[Excerpts from a dataset]
+===+
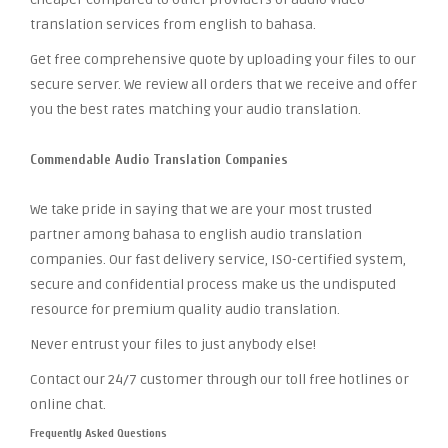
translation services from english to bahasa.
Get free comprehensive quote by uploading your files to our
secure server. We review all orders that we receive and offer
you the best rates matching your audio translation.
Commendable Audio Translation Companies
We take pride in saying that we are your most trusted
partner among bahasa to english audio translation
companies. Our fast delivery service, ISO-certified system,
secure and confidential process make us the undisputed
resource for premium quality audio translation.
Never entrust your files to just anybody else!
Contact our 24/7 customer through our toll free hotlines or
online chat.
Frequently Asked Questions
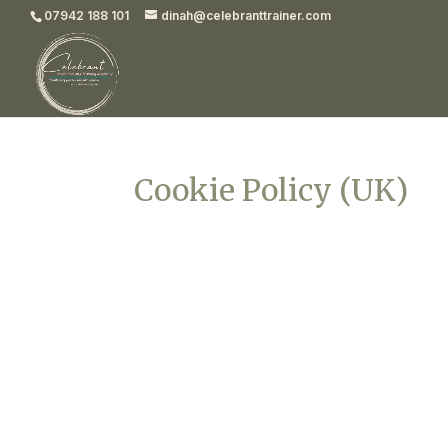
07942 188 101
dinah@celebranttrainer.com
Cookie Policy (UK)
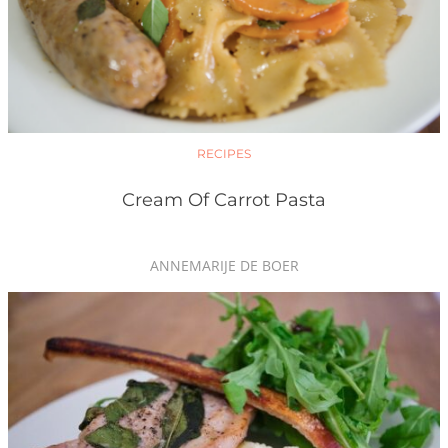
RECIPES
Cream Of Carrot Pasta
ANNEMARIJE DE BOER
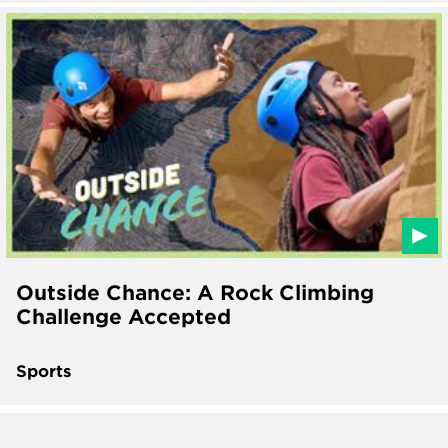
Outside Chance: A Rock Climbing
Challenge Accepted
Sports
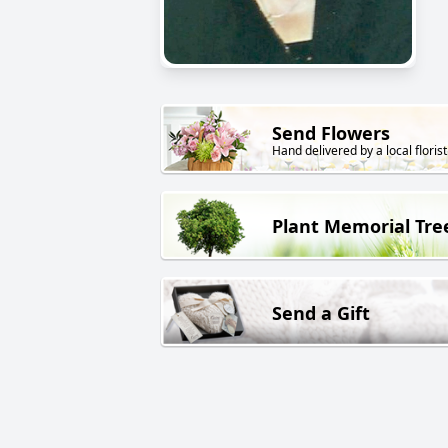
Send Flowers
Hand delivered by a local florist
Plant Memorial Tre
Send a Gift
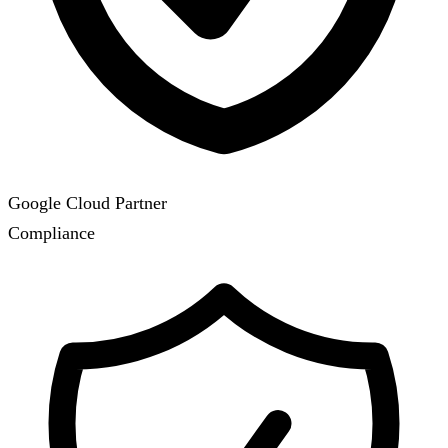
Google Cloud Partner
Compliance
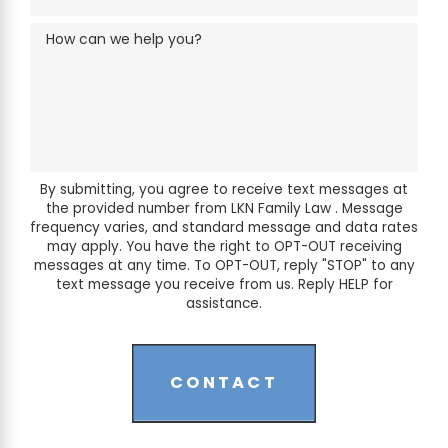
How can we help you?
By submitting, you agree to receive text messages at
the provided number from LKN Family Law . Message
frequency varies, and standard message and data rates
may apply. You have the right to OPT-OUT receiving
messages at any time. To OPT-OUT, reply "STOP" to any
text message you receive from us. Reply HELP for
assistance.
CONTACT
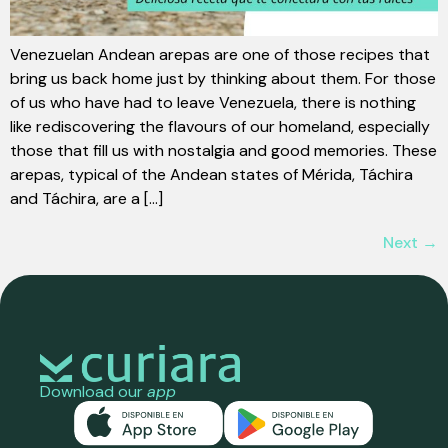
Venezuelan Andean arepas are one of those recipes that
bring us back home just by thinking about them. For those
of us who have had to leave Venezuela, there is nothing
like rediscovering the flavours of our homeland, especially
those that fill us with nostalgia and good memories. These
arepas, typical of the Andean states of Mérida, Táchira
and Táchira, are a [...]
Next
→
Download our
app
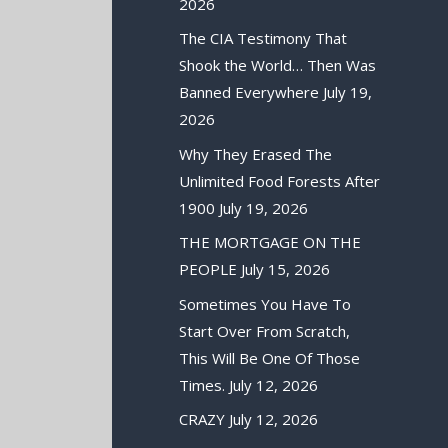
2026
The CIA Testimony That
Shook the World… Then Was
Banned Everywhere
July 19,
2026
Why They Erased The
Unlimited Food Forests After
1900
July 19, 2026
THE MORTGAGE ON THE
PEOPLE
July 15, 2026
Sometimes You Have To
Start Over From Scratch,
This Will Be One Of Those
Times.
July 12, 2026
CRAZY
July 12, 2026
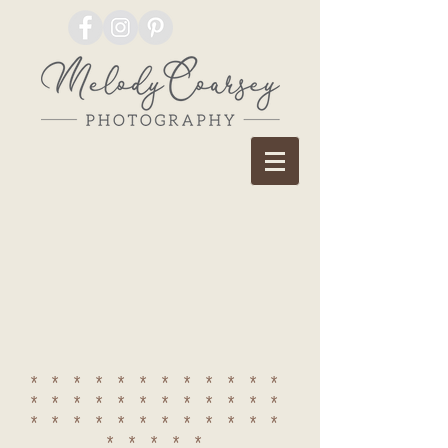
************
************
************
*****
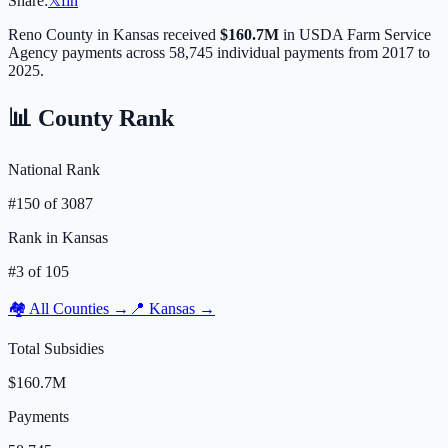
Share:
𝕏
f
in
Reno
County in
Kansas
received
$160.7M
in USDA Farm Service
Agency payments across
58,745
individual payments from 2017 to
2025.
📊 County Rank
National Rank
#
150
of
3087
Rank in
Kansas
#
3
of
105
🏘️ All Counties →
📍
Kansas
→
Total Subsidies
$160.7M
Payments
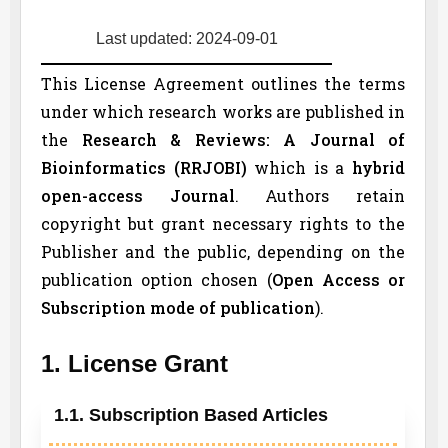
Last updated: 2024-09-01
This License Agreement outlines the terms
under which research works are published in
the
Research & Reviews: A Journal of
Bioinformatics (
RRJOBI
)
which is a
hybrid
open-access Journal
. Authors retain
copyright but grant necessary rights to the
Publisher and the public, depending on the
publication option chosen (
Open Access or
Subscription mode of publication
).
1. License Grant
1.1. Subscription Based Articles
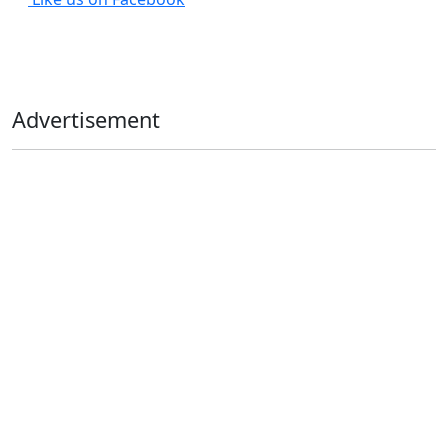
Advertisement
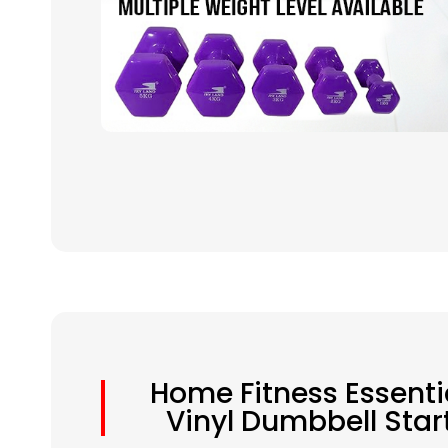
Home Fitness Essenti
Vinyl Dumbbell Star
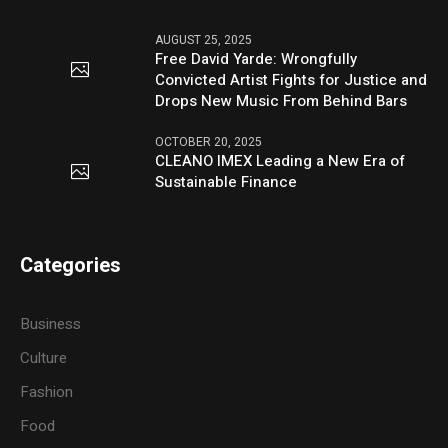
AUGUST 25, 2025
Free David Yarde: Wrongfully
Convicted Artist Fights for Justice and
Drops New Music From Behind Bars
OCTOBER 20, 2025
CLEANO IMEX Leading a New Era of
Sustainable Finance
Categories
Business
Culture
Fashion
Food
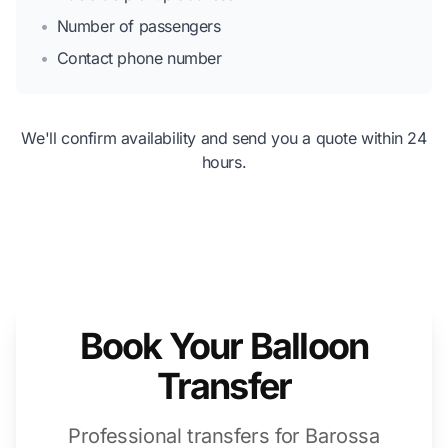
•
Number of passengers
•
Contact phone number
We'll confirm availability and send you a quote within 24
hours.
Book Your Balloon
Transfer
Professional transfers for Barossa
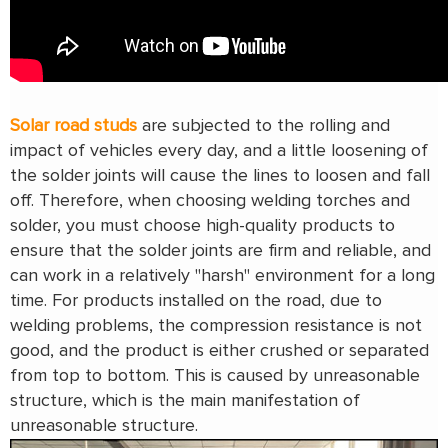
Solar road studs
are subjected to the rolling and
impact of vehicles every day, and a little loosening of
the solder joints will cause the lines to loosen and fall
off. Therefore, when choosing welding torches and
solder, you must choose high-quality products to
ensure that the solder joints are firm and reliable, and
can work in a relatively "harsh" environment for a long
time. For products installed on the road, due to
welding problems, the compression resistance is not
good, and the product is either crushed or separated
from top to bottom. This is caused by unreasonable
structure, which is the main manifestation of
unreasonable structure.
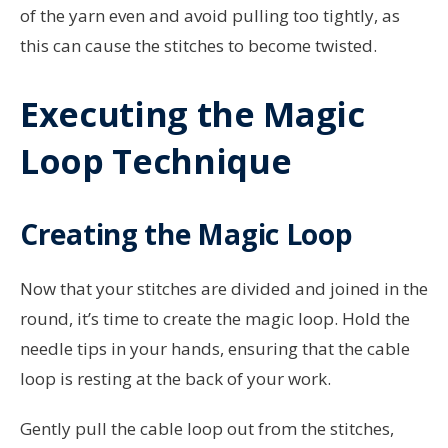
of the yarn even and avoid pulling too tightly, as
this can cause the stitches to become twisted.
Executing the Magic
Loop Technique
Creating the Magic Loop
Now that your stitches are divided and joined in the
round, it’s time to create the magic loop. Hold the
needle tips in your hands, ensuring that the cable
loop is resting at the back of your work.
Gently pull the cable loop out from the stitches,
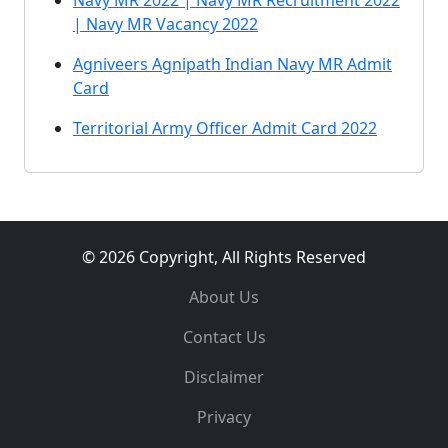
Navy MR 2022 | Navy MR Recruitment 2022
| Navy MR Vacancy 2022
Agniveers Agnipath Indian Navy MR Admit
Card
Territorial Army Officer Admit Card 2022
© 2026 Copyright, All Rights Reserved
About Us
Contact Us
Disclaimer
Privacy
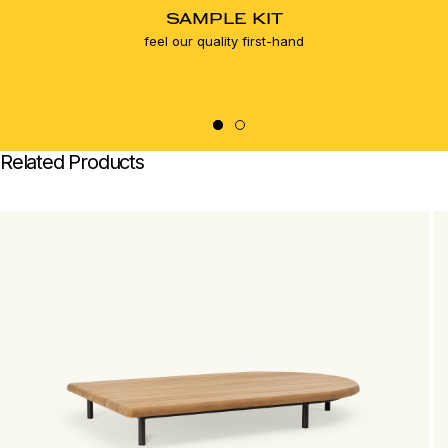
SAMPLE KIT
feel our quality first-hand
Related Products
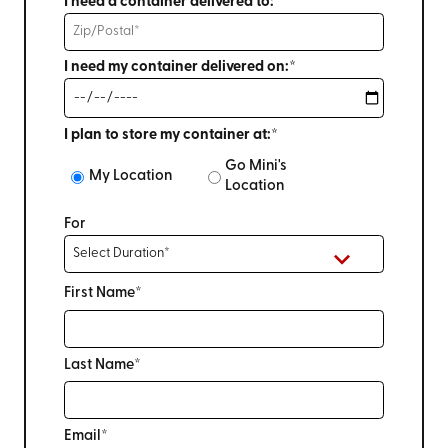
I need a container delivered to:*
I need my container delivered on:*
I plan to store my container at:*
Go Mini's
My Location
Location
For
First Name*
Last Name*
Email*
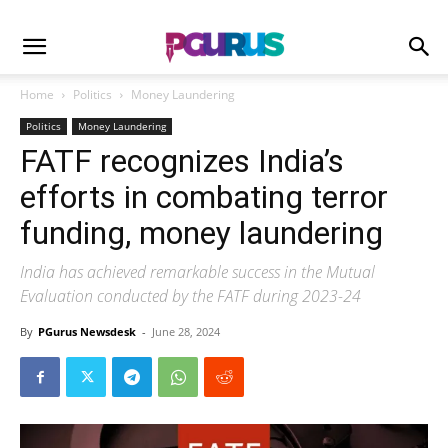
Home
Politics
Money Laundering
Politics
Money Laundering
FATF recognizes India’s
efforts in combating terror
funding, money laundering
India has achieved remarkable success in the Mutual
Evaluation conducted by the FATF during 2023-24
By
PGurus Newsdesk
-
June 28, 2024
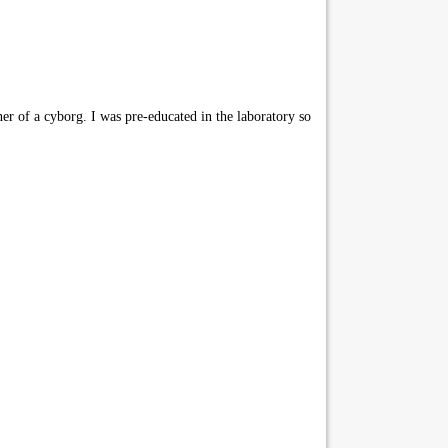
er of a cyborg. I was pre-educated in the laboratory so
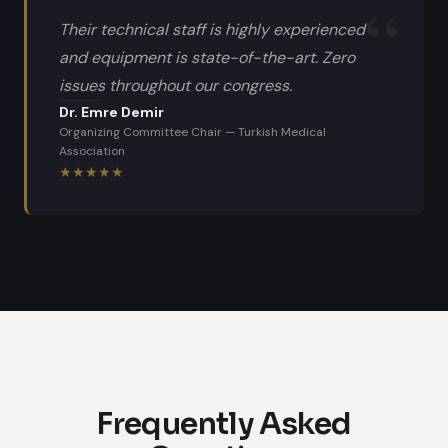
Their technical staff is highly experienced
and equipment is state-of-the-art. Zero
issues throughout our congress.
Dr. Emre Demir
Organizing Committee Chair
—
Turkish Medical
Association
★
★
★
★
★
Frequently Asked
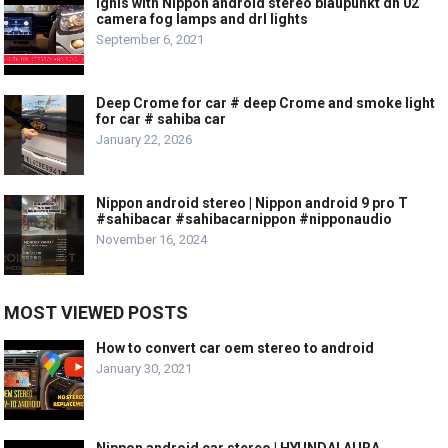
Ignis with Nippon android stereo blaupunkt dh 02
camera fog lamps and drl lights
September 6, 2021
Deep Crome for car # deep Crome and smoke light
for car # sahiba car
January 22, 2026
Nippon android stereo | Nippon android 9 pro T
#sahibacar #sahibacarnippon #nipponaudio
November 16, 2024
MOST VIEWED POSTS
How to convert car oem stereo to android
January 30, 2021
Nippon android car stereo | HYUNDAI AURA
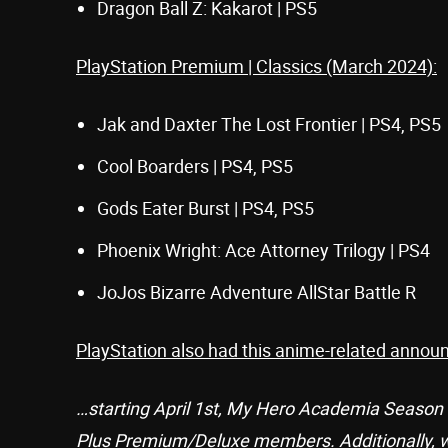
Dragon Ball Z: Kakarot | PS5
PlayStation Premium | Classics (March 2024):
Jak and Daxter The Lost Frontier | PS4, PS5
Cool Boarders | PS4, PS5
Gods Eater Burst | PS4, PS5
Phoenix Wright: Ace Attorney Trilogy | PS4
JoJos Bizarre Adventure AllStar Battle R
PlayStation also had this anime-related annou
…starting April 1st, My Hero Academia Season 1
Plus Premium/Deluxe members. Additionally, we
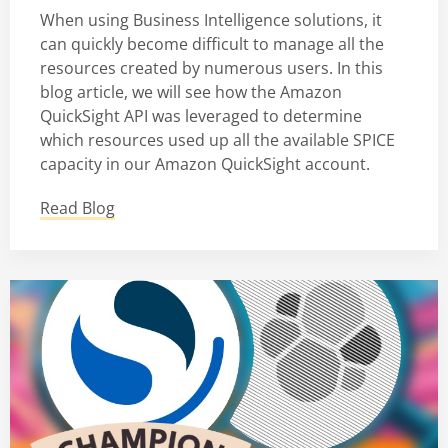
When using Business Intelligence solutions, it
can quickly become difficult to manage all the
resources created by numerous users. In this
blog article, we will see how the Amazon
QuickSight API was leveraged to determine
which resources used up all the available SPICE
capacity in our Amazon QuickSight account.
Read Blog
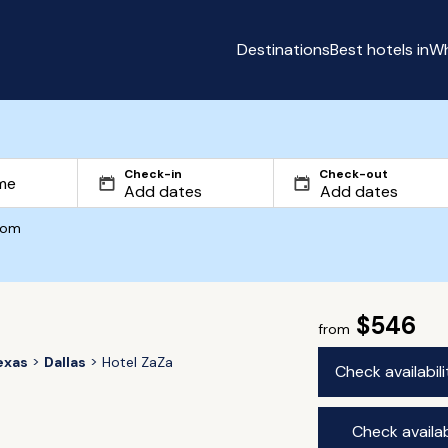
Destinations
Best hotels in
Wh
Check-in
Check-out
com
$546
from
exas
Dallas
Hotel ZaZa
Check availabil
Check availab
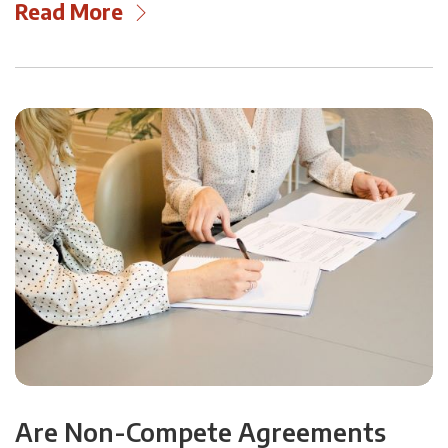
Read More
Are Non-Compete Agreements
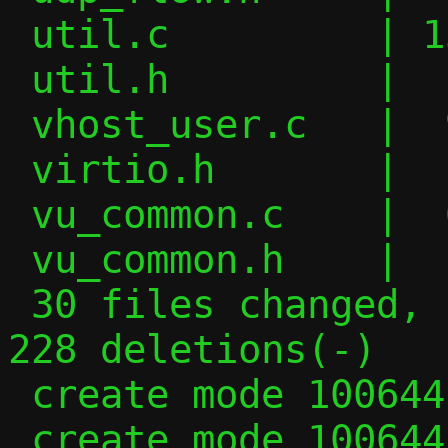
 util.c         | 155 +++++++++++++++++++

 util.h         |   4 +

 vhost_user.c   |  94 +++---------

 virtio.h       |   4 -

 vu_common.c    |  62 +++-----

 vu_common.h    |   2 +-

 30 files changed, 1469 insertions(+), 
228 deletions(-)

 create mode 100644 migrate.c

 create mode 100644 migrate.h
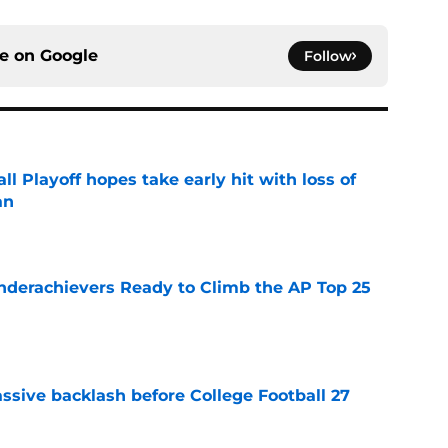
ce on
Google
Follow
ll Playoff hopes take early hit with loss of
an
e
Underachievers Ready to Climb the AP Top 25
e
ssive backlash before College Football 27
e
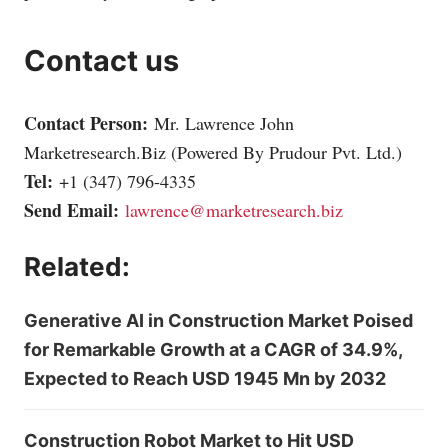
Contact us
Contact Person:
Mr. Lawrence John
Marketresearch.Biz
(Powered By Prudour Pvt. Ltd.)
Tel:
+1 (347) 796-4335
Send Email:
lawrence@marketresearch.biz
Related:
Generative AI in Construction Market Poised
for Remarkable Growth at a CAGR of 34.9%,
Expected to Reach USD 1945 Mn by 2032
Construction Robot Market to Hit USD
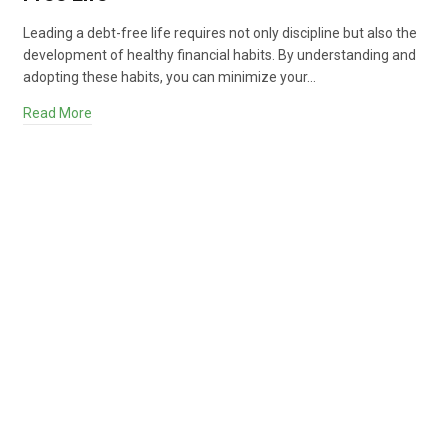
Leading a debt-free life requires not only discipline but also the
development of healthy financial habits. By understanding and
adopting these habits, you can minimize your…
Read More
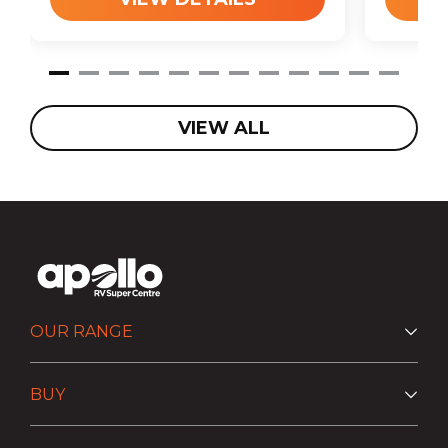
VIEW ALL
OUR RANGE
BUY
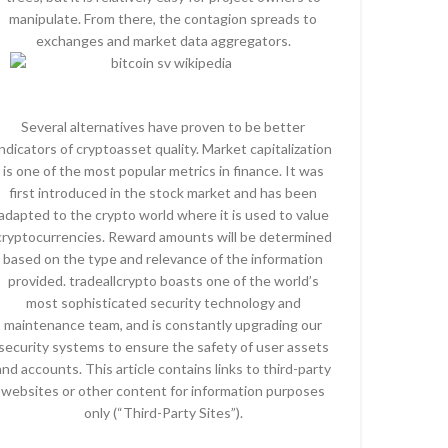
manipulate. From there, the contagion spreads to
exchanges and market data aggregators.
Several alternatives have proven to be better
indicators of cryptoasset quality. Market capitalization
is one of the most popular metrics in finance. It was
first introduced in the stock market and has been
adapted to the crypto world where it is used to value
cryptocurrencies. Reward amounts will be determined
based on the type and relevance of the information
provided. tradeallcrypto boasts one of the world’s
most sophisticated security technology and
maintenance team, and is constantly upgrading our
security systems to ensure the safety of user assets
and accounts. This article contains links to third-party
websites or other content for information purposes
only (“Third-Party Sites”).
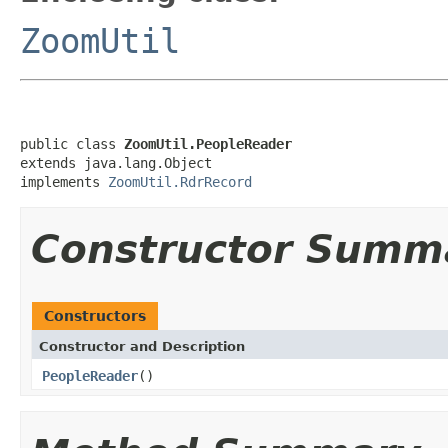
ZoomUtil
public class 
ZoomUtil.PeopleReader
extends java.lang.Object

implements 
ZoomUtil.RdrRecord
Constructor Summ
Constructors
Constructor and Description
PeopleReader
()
+===+
YOUR ASSIGNMENT: When the word "July" shows up in a line of the entries, pull that line out.

YOUR RESPONSE:
July 19,
July 19, 2026
July 15, 2026
July 12, 2026
July 12, 2026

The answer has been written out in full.